I fully understand that I don't have any basis on which to breach confidentiality, yet I feel this very strong desire to raise the alarm. On a human level, I really believe that he is a horrible person who has the potential to harm our clients. I guess my question is: How do I live with the knowledge that he could do harm and I cannot do anything about it until it happens? Any thoughts that you can offer me would be greatly appreciated.

Burdened

Dear Burdened,

I've gone over and over this and, like you, I can see no justification for breaching confidentiality. So, strange as it is, I think you have to put away what you have learned about this man through the privilege of your profession and treat him as a person you have never met.

Depending on the laws that govern your profession in your area, however, and on the details of his activities to which you have been privy, you may have not only a duty of confidentiality but also a duty of disclosure. For instance, in California and some other states in the U.S., since the Tarasoff ruling, mental health professionals have a duty to warn potential victims of their clients.

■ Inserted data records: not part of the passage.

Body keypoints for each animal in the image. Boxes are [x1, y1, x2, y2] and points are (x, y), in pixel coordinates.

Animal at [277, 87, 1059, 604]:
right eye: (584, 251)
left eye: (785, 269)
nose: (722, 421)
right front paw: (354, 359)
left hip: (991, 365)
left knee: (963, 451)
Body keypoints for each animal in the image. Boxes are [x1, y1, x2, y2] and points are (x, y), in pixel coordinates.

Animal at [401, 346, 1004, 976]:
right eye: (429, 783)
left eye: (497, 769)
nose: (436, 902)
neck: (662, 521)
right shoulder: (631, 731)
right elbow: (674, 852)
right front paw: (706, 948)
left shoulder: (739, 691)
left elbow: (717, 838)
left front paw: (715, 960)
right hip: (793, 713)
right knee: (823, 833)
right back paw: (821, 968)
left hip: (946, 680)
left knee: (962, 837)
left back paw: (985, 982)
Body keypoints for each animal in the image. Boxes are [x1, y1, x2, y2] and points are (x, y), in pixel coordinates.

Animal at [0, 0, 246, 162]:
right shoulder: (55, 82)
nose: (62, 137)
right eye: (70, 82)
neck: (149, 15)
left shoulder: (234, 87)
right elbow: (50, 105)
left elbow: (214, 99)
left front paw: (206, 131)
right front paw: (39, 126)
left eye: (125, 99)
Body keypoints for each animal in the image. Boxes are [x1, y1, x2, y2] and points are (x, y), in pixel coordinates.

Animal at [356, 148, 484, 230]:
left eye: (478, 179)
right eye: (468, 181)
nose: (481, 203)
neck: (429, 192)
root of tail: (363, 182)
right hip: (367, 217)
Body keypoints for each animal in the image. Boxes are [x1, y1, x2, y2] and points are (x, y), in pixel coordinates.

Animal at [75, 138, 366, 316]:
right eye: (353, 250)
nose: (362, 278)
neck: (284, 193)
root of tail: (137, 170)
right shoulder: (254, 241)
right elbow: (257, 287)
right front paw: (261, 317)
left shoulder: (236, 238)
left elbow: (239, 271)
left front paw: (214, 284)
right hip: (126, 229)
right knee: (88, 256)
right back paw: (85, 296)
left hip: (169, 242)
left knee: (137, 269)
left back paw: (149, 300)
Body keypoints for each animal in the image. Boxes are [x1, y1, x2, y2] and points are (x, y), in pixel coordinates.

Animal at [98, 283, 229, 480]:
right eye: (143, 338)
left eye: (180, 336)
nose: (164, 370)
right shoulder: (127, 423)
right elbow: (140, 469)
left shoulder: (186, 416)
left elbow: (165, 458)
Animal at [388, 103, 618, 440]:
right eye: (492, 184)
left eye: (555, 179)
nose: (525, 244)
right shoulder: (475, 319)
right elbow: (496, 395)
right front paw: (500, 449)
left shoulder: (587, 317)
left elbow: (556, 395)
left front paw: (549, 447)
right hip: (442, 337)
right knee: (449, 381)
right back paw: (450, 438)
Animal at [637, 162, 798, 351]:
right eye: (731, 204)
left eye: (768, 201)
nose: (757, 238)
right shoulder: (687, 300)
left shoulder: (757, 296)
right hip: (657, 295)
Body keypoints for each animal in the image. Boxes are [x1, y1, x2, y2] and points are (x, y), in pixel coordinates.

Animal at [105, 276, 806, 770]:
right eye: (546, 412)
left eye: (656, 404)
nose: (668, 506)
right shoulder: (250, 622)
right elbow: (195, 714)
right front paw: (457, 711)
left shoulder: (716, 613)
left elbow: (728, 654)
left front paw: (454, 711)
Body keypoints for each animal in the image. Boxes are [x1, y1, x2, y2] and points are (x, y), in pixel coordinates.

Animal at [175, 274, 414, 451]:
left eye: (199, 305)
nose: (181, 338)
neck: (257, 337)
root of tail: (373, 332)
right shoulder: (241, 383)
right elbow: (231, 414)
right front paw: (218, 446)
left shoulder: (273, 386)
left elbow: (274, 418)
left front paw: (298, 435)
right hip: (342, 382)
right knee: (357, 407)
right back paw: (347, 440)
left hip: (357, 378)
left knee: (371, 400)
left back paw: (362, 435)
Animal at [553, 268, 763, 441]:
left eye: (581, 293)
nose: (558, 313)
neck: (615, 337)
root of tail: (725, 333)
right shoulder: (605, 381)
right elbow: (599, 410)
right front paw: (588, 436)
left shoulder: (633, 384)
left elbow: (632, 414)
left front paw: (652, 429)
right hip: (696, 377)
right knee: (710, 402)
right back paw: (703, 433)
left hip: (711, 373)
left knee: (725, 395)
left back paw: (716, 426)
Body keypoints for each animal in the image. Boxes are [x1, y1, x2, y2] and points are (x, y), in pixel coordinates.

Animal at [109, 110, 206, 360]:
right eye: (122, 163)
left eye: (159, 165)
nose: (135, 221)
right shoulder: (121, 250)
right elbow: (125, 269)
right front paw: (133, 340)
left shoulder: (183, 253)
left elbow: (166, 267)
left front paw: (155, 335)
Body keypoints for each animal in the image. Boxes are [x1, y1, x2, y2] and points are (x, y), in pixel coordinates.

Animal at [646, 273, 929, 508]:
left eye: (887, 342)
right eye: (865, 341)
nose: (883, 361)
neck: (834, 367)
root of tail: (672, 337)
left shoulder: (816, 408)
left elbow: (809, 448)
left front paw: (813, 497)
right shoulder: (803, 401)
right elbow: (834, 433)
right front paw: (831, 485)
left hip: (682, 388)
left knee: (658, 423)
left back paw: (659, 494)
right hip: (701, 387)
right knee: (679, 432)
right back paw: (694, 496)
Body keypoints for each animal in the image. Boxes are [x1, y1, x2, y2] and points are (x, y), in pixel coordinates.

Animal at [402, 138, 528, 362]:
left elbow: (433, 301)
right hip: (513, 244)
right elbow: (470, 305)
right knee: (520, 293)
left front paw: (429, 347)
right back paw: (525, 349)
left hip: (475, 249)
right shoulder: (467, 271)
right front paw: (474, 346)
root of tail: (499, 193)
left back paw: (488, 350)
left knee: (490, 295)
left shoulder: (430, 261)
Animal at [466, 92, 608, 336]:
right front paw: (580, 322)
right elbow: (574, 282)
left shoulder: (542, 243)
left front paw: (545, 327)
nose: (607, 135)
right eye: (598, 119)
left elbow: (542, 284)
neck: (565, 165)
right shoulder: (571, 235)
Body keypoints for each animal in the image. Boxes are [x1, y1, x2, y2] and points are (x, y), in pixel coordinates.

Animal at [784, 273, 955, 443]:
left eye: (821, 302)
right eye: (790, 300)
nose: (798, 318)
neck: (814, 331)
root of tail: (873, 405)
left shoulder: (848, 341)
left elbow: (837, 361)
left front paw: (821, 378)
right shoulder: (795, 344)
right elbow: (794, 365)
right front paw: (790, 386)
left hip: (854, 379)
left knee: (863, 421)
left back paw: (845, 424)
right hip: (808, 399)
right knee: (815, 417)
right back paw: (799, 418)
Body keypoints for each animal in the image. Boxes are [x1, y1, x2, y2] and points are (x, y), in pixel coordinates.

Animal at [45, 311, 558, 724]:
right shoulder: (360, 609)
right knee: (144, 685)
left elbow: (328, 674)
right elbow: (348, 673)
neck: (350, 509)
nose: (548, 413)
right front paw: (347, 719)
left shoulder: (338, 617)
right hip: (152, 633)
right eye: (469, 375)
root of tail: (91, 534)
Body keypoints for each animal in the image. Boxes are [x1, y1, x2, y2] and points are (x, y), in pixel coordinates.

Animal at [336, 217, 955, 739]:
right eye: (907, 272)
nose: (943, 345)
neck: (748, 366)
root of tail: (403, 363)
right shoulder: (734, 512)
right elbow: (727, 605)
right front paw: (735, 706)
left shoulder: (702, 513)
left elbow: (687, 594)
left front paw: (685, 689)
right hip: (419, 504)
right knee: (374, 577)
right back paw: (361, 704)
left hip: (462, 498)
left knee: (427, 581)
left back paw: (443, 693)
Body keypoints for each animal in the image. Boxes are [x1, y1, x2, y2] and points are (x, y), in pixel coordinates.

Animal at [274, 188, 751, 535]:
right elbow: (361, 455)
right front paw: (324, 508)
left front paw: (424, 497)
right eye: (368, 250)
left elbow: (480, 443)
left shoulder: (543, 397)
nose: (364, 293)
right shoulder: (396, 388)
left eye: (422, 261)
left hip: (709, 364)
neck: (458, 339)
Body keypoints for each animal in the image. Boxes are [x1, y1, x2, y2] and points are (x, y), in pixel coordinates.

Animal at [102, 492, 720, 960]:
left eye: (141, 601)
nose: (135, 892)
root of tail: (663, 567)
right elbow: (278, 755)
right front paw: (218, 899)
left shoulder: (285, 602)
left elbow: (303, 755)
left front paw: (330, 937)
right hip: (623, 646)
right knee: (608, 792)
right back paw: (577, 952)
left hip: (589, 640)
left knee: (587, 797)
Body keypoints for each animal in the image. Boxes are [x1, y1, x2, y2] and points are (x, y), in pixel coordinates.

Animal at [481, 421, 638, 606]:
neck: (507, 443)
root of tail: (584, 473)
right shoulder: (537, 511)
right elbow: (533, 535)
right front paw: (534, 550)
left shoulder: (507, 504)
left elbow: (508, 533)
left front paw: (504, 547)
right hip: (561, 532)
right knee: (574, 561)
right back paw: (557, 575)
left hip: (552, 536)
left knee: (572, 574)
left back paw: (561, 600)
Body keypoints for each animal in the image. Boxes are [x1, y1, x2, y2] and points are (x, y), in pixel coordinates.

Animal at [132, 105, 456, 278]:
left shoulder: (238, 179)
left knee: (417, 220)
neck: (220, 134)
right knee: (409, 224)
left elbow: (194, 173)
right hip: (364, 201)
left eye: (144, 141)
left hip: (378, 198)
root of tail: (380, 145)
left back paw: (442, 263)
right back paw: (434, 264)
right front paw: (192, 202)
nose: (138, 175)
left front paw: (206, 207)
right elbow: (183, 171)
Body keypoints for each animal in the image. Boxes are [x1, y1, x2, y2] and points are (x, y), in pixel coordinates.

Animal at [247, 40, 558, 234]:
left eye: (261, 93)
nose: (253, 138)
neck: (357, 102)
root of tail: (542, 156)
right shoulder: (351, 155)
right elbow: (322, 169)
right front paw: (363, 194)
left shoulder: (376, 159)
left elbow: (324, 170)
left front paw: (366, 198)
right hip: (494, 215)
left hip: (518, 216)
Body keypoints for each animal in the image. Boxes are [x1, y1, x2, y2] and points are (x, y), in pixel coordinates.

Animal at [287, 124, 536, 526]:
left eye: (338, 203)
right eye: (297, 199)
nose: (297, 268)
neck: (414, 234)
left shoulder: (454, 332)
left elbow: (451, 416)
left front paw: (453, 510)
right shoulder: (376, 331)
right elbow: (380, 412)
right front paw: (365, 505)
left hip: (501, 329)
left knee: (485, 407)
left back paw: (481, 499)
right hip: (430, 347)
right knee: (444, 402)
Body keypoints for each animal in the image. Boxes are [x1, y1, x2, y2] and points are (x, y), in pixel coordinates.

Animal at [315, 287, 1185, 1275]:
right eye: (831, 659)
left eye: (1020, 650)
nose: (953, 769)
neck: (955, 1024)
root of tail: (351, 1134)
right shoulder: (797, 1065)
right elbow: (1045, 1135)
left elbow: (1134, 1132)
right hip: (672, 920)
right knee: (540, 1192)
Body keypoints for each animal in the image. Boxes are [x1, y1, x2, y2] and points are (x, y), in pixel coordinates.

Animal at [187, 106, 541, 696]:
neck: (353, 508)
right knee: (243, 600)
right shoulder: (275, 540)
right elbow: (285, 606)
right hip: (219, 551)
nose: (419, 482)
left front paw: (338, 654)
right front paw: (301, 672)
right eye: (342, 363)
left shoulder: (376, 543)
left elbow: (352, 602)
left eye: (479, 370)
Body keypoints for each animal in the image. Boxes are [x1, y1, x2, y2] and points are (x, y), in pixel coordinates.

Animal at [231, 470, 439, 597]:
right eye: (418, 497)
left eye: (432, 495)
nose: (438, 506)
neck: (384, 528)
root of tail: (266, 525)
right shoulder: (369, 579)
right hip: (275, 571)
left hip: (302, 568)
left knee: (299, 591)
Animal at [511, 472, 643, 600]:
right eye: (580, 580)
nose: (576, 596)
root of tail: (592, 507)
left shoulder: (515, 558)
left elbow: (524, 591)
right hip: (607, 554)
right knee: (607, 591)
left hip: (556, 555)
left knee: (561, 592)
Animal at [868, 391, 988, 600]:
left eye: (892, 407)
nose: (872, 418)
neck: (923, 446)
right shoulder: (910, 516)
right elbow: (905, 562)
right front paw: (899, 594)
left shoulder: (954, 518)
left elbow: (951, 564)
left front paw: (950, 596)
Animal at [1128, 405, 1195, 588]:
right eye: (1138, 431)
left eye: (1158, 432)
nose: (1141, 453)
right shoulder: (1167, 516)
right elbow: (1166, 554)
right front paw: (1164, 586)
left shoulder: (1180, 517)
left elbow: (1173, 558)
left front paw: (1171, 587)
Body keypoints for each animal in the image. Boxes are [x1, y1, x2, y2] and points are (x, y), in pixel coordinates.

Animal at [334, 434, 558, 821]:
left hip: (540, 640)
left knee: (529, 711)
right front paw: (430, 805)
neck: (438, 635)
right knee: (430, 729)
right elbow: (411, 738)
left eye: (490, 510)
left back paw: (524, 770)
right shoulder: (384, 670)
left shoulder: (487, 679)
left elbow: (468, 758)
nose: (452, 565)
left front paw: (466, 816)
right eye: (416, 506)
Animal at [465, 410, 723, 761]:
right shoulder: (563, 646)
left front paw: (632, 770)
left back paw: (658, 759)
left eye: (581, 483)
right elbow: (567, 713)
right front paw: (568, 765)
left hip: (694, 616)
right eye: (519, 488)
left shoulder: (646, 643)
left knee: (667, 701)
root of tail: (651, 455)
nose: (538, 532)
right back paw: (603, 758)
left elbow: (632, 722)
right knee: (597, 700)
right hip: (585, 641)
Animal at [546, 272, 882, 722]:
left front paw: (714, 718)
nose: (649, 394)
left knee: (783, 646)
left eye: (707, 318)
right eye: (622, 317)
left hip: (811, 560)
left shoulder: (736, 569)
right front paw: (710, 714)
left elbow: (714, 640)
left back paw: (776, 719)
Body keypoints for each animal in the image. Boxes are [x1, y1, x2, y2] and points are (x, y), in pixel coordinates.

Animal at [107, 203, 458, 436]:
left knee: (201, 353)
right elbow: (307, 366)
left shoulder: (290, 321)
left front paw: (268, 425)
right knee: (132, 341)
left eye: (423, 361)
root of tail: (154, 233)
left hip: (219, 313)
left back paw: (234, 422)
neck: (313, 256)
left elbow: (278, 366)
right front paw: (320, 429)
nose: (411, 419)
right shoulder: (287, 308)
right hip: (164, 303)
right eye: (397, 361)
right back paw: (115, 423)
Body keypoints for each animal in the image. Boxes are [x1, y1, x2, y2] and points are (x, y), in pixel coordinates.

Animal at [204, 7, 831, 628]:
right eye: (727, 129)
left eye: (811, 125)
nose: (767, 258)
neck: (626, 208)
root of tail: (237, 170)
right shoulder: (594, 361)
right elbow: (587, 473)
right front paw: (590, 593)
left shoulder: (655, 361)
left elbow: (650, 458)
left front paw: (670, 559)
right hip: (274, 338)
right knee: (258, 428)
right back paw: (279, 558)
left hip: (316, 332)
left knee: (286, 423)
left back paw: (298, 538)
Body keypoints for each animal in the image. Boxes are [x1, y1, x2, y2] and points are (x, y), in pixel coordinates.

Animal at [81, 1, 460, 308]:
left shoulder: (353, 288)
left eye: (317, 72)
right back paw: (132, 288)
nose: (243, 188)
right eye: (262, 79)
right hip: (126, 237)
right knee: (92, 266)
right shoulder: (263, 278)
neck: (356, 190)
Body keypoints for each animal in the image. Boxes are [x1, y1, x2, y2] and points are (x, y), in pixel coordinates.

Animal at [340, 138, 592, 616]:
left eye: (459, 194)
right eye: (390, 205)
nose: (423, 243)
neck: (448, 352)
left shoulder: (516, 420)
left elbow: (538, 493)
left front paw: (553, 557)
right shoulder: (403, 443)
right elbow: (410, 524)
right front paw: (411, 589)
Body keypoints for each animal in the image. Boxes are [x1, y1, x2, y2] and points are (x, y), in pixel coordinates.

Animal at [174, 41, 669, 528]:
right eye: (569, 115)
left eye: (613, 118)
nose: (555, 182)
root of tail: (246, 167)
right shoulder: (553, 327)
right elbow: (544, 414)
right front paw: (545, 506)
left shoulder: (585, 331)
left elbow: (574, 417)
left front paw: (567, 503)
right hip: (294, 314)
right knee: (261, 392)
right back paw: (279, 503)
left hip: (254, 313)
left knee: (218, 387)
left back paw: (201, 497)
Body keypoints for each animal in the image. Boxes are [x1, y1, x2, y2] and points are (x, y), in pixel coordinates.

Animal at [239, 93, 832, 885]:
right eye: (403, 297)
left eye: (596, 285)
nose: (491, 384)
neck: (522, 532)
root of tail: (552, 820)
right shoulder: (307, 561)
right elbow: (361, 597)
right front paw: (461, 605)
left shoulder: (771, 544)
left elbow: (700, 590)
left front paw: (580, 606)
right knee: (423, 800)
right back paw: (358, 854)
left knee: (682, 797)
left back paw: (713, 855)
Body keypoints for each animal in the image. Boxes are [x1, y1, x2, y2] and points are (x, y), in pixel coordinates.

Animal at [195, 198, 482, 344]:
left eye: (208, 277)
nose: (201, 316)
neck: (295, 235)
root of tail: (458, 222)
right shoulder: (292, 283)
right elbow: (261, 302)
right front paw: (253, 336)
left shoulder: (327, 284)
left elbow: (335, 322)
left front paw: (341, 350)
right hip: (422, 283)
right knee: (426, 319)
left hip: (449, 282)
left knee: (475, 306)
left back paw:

For that reason, I think it would be wise to consult an attorney, in confidence, about what might trigger a duty to disclose under the laws in your area. You need not name the person or even the specific circumstances, if doing so would breach your promise of confidentiality. But you need to know where you stand legally.

Beyond that, the question is, how in hell are you going to walk into the room and sit down at your desk and smile and treat this man as if he were someone you know nothing about -- knowing what you know and feeling toward him as you do?

Well, I would ask: How do we bear what we know about anyone, whether in their presence or not? How do we bear all the secrets we receive in confidence, from clients, from lovers, from strangers who tell us things that cannot be revealed?

We bear it by making a decision. Like judges, we make a ruling. We seal the testimony. That's that. It's done. It's in the vault, as they used to say on "Seinfeld" -- except, amoral bastards that they were, on "Seinfeld" everybody had everybody else's combination.

But this is not "Seinfeld." You can give the combination to no one.

That is how you begin. Your knowledge of this man and his activities is locked away. You behave as if you have just met.

But it is not easy to keep it locked away. We want to discuss. We need to discuss. So I suggest you discuss this with your own therapist, or someone else fully as bound to confidentiality by fiduciary responsibility as you yourself are to this former client. And do so before the pressure becomes too great and you inadvertently disclose. Do it as a matter of your routine, the maintenance of your psychological fitness.

Perhaps, too, it will help to think a little about just why this confidentiality is so important, to remind ourselves why it is, in essence, a matter of life and death to be able to confidentially place our problems before another. The implications of this are indeed profound. It think it is because in every criminal, sociopath and murderer, somewhere in that scorched landscape of mayhem there is a soul, quivering in a shed, aghast at what has been done. There is a tormented soul. There is confusion and sickness. There is blankness and forgetting. And there is evil. It is to this tormented soul that the ministrations of the psychotherapist are addressed in confidence. They are addressed in confidence because the crimes of the man are not the crimes of the soul. Acts cannot be undone, but the soul can be healed.

It is no small privilege and no small burden. You are charged with care of the soul.

Now, as to the man himself, the con, the manipulator, I suggest you deal with him as a fully responsible actor in the world. He gets no pass. Take note of his actions, his evasions and his schemes. Stand apart and observe. Avoid being taken in. Do not trust him with anything of value. Avoid joint assignments. Pay attention. And when his activities outside of your privileged foreknowledge become troubling on their own merits, then you can do what any responsible professional would do in such a case.

If he's as bad as you say, it won't be long until such an occasion arises.